HYDERABAD: The future of real estate strongly associates with ‘Green Buildings’. Despite the fact that almost all real estate developers acknowledge it, only a handful of them are able to follow. Launching a green project, from a real estate developer’s perspective, is commercially unviable and thus not necessary. And they are right to a large extent. Since green projects require a relatively higher level of initial capital expenditure, developers find it difficult to go ahead unless they are supported by meaningful incentives from the government.
The global scenario
Countries which have been successful in promoting green practices in construction have ensured an active involvement of state governments and local authorities in the process. For instance, in the United States, Chicago’s Department of Construction and Permits (DCAP) provides permits to green projects within 15 days, on a preferential basis. The city of Portland offers free technical assistance to real estate developers on implementing environment-friendly practices in their projects.

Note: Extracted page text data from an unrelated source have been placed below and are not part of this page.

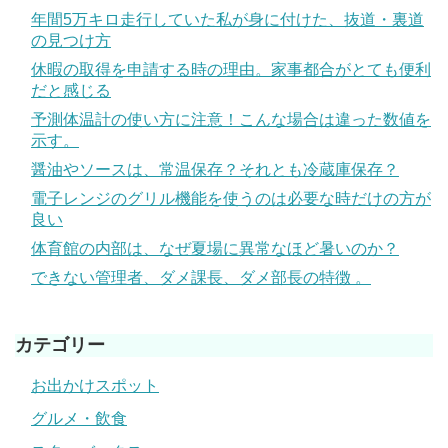
年間5万キロ走行していた私が身に付けた、抜道・裏道
の見つけ方
休暇の取得を申請する時の理由。家事都合がとても便利
だと感じる
予測体温計の使い方に注意！こんな場合は違った数値を
示す。
醤油やソースは、常温保存？それとも冷蔵庫保存？
電子レンジのグリル機能を使うのは必要な時だけの方が
良い
体育館の内部は、なぜ夏場に異常なほど暑いのか？
できない管理者、ダメ課長、ダメ部長の特徴 。
カテゴリー
お出かけスポット
グルメ・飲食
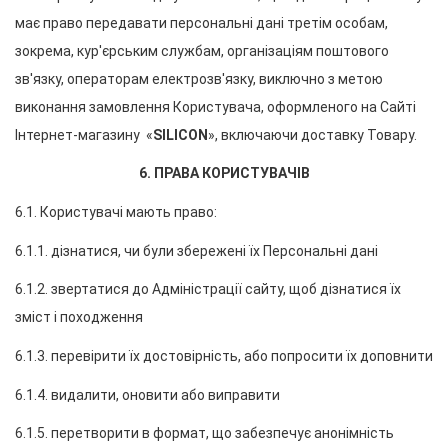
має право передавати персональні дані третім особам, 
зокрема, кур'єрським службам, організаціям поштового 
зв'язку, операторам електрозв'язку, виключно з метою 
виконання замовлення Користувача, оформленого на Сайті 
Інтернет-магазину  «
SILICON
», включаючи доставку Товару.
6. ПРАВА КОРИСТУВАЧІВ
6.1. Користувачі мають право:
6.1.1. дізнатися, чи були збережені їх Персональні дані
6.1.2. звертатися до Адміністрації сайту, щоб дізнатися їх 
зміст і походження
6.1.3. перевірити їх достовірність, або попросити їх доповнити
6.1.4. видалити, оновити або виправити
6.1.5. перетворити в формат, що забезпечує анонімність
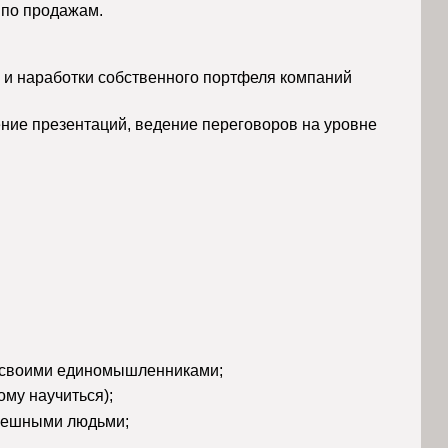
 по продажам.
и наработки собственного портфеля компаний 
ние презентаций, ведение переговоров на уровне 
х своими единомышленниками;
му научиться);
спешными людьми;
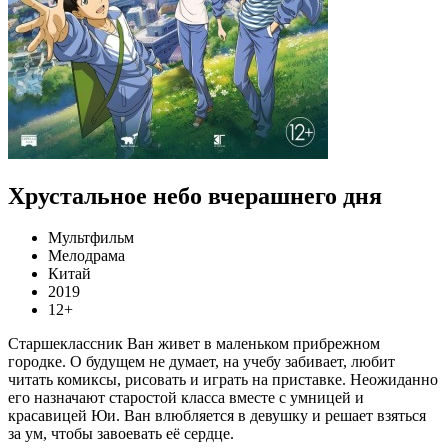
Хрустальное небо вчерашнего дня
Мультфильм
Мелодрама
Китай
2019
12+
Старшеклассник Ван живет в маленьком прибрежном
городке. О будущем не думает, на учебу забивает, любит
читать комиксы, рисовать и играть на приставке. Неожиданно
его назначают старостой класса вместе с умницей и
красавицей Юи. Ван влюбляется в девушку и решает взяться
за ум, чтобы завоевать её сердце.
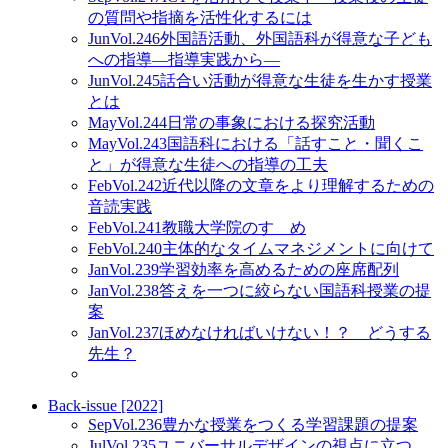
の質問や指摘を活性化するには
Jun
Vol.246
外国語活動、外国語科が得意な子ども
への指導―指導実践から―
Jun
Vol.245
話合い活動が得意な生徒を生かす授業
とは
May
Vol.244
日常の事象における探究活動
May
Vol.243
国語科における「話すこと・聞くこ
と」が得意な生徒への指導の工夫
Feb
Vol.242
近代以降の文章をより理解するための
音読実践
Feb
Vol.241
教職大学院のすゝめ
Feb
Vol.240
主体的なタイムマネジメントに向けて
Jan
Vol.239
学習効率を高めるための座席配列
Jan
Vol.238
答えを一つに絞らない国語科授業の提
案
Jan
Vol.237
ほめなければいけない！？ どうする
先生？
Back-issue [2022]
Sep
Vol.236
豊かな授業をつくる学習課題の提案
Jul
Vol.235
ユニバーサルデザインの視点に立つ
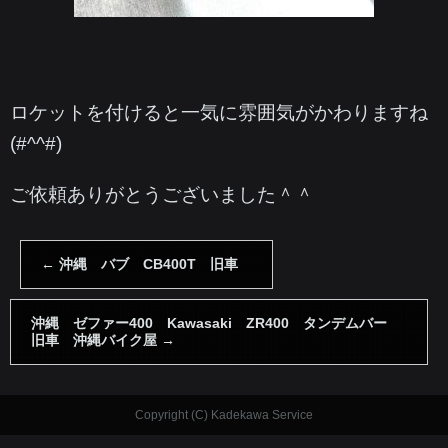
ロケットを付けると一気に雰囲気がかわりますね
(#^^#)
ご依頼ありがとうございました＾＾
←
沖縄 バブ CB400T 旧車
沖縄 ゼファー400 Kawasaki ZR400 タンデムバー
旧車 沖縄バイク屋
→
Copyright (C) Kadekawa Service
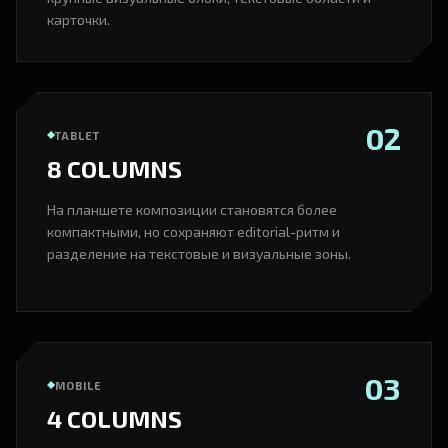
карточки.
02
TABLET
8 COLUMNS
На планшете композиции становятся более
компактными, но сохраняют editorial-ритм и
разделение на текстовые и визуальные зоны.
03
MOBILE
4 COLUMNS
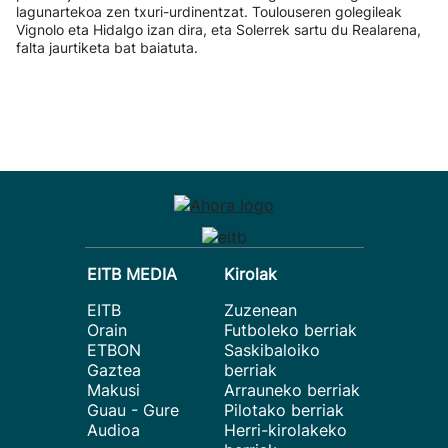
lagunartekoa zen txuri-urdinentzat. Toulouseren golegileak
Vignolo eta Hidalgo izan dira, eta Solerrek sartu du Realarena,
falta jaurtiketa bat baiatuta.
EITB MEDIA
Kirolak
EITB
Zuzenean
Orain
Futboleko berriak
ETBON
Saskibaloiko
Gaztea
berriak
Makusi
Arrauneko berriak
Guau - Gure
Pilotako berriak
Audioa
Herri-kirolakeko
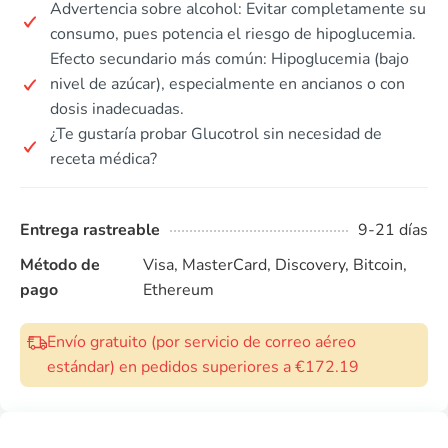
Advertencia sobre alcohol: Evitar completamente su
consumo, pues potencia el riesgo de hipoglucemia.
Efecto secundario más común: Hipoglucemia (bajo
nivel de azúcar), especialmente en ancianos o con
dosis inadecuadas.
¿Te gustaría probar Glucotrol sin necesidad de
receta médica?
Entrega rastreable
9-21 días
Método de
Visa, MasterCard, Discovery, Bitcoin,
pago
Ethereum
Envío gratuito (por servicio de correo aéreo
estándar) en pedidos superiores a €172.19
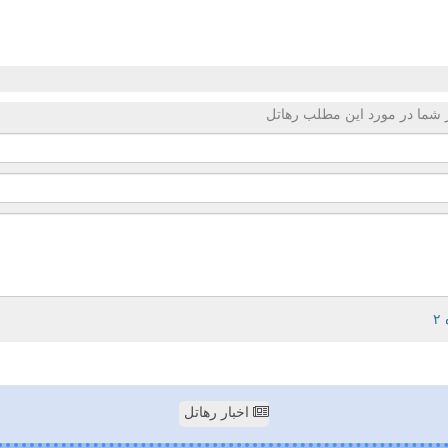
 شما در مورد این مطلب رهاتل
اخبار رهاتل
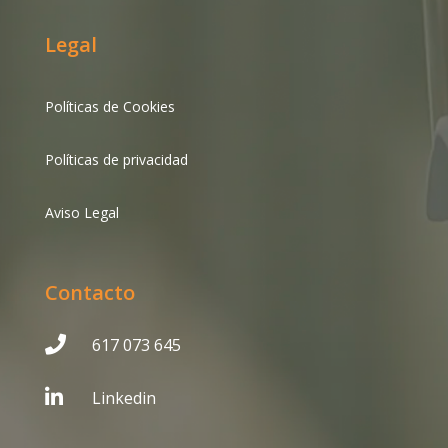
Legal
Políticas de Cookies
Políticas de privacidad
Aviso Legal
Contacto

617 073 645

Linkedin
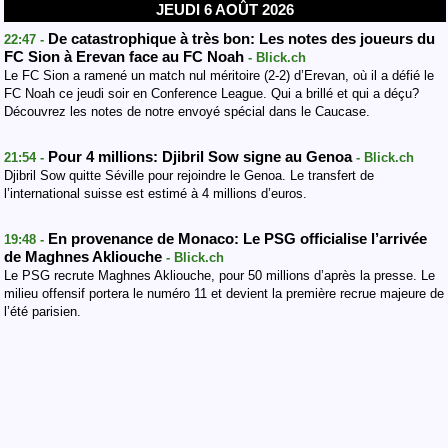
JEUDI 6 AOÛT 2026
De catastrophique à très bon: Les notes des joueurs du
22:47 -
FC Sion à Erevan face au FC Noah
- Blick.ch
Le FC Sion a ramené un match nul méritoire (2-2) d’Erevan, où il a défié le
FC Noah ce jeudi soir en Conference League. Qui a brillé et qui a déçu?
Découvrez les notes de notre envoyé spécial dans le Caucase.
Pour 4 millions: Djibril Sow signe au Genoa
21:54 -
- Blick.ch
Djibril Sow quitte Séville pour rejoindre le Genoa. Le transfert de
l’international suisse est estimé à 4 millions d’euros.
En provenance de Monaco: Le PSG officialise l’arrivée
19:48 -
de Maghnes Akliouche
- Blick.ch
Le PSG recrute Maghnes Akliouche, pour 50 millions d’après la presse. Le
milieu offensif portera le numéro 11 et devient la première recrue majeure de
l’été parisien.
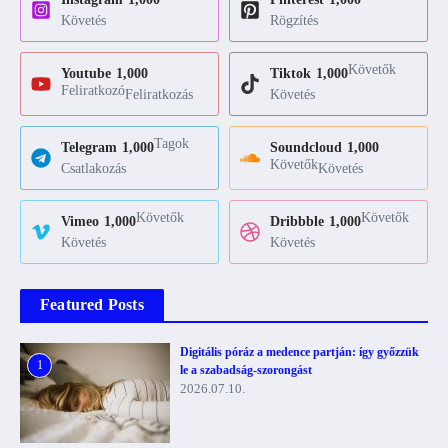
Követés
Rögzítés
Követők
Youtube
1,000
Tiktok
1,000
Feliratkozó
Feliratkozás
Követés
Tagok
Telegram
1,000
Soundcloud
1,000
Követők
Csatlakozás
Követés
Követők
Követők
Vimeo
1,000
Dribbble
1,000
Követés
Követés
Featured Posts
Digitális póráz a medence partján: így győzzük
1
le a szabadság-szorongást
2026.07.10.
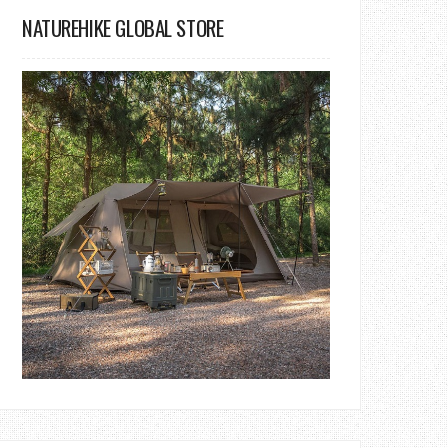
NATUREHIKE GLOBAL STORE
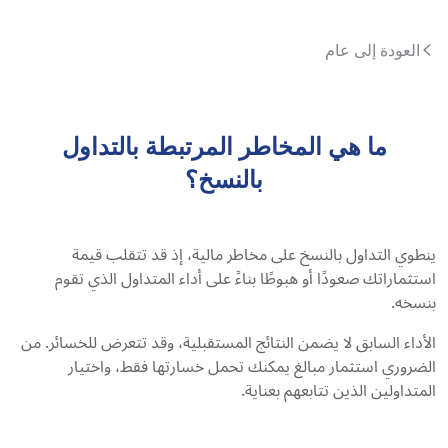
العودة إلى عام
ما هي المخاطر المرتبطة بالتداول
بالنسخ؟
ينطوي التداول بالنسخ على مخاطر مالية، إذ قد تتقلب قيمة
استثماراتك صعودًا أو هبوطًا بناءً على أداء المتداول الذي تقوم
بنسخه.
الأداء السابق لا يضمن النتائج المستقبلية، وقد تتعرض للخسائر. من
الضروري استثمار مبالغ يمكنك تحمل خسارتها فقط، واختيار
المتداولين الذين تتابعهم بعناية.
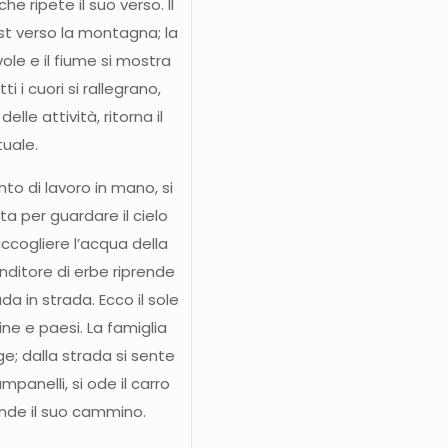
che ripete il suo verso. Il
st verso la montagna; la
ole e il fiume si mostra
i i cuori si rallegrano,
lle attività, ritorna il
tuale.
nto di lavoro in mano, si
a per guardare il cielo
ccogliere l’acqua della
nditore di erbe riprende
da in strada. Ecco il sole
line e paesi. La famiglia
ge; dalla strada si sente
mpanelli, si ode il carro
ende il suo cammino.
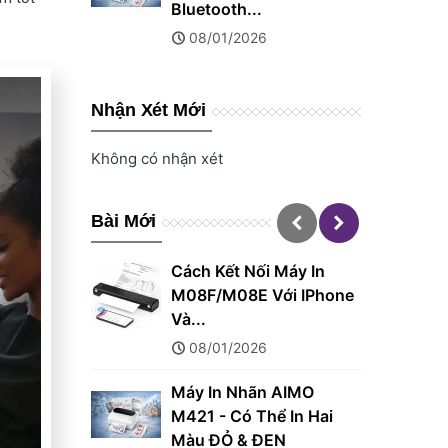
Nhận Xét Mới
Không có nhận xét
Bài Mới
Cách Kết Nối Máy In
M08F/M08E Với IPhone
Và...
08/01/2026
Máy In Nhãn AIMO
M421 - Có Thể In Hai
Màu ĐỎ & ĐEN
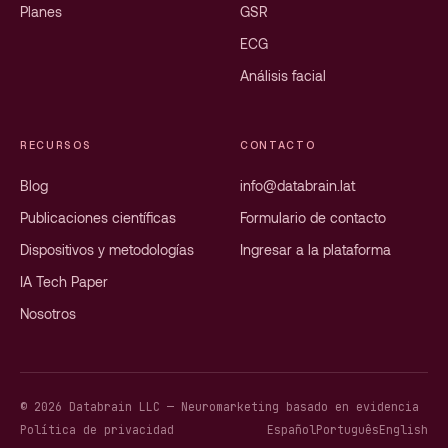
Planes
GSR
ECG
Análisis facial
RECURSOS
CONTACTO
Blog
info@databrain.lat
Publicaciones científicas
Formulario de contacto
Dispositivos y metodologías
Ingresar a la plataforma
IA Tech Paper
Nosotros
© 2026 Databrain LLC — Neuromarketing basado en evidencia
Política de privacidad
Español
Português
English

Hyderabad as a torchbearer
Recognising the role of local bodies in promoting environmental-friendly practices in real estate development, the Greater Hyderabad Municipal Corporation (GHMC) has taken steps in the right direction. The Corporation is providing 10 per cent concession on property tax on using solar water heating equipment. Furthermore, an additional concession of 10 per cent is granted on developing water harvesting infrastructure.The Corporation has also reduced the impact fee for developers who adopt environment-friendly practices in their projects.
Nevetheless, Hyderabad has always been a centre of excellence in terms of green buildings. The CII-Sohrabji Green Business Centre is one of the few buildings, which was awarded the ‘platinum’ rating by the Leadership in Energy and Environmental Design (LEED)way back in 2004. It was the greenest building in the world in that era.
Today, more than 20 buidlings are certified by LEEDs in Hyderabad. Although the number of green buildings is growing steadily, there is a lot to be done vis-à-vis India’s global footprint in this segment – and Hyderabad looks like a torchbearer indeed.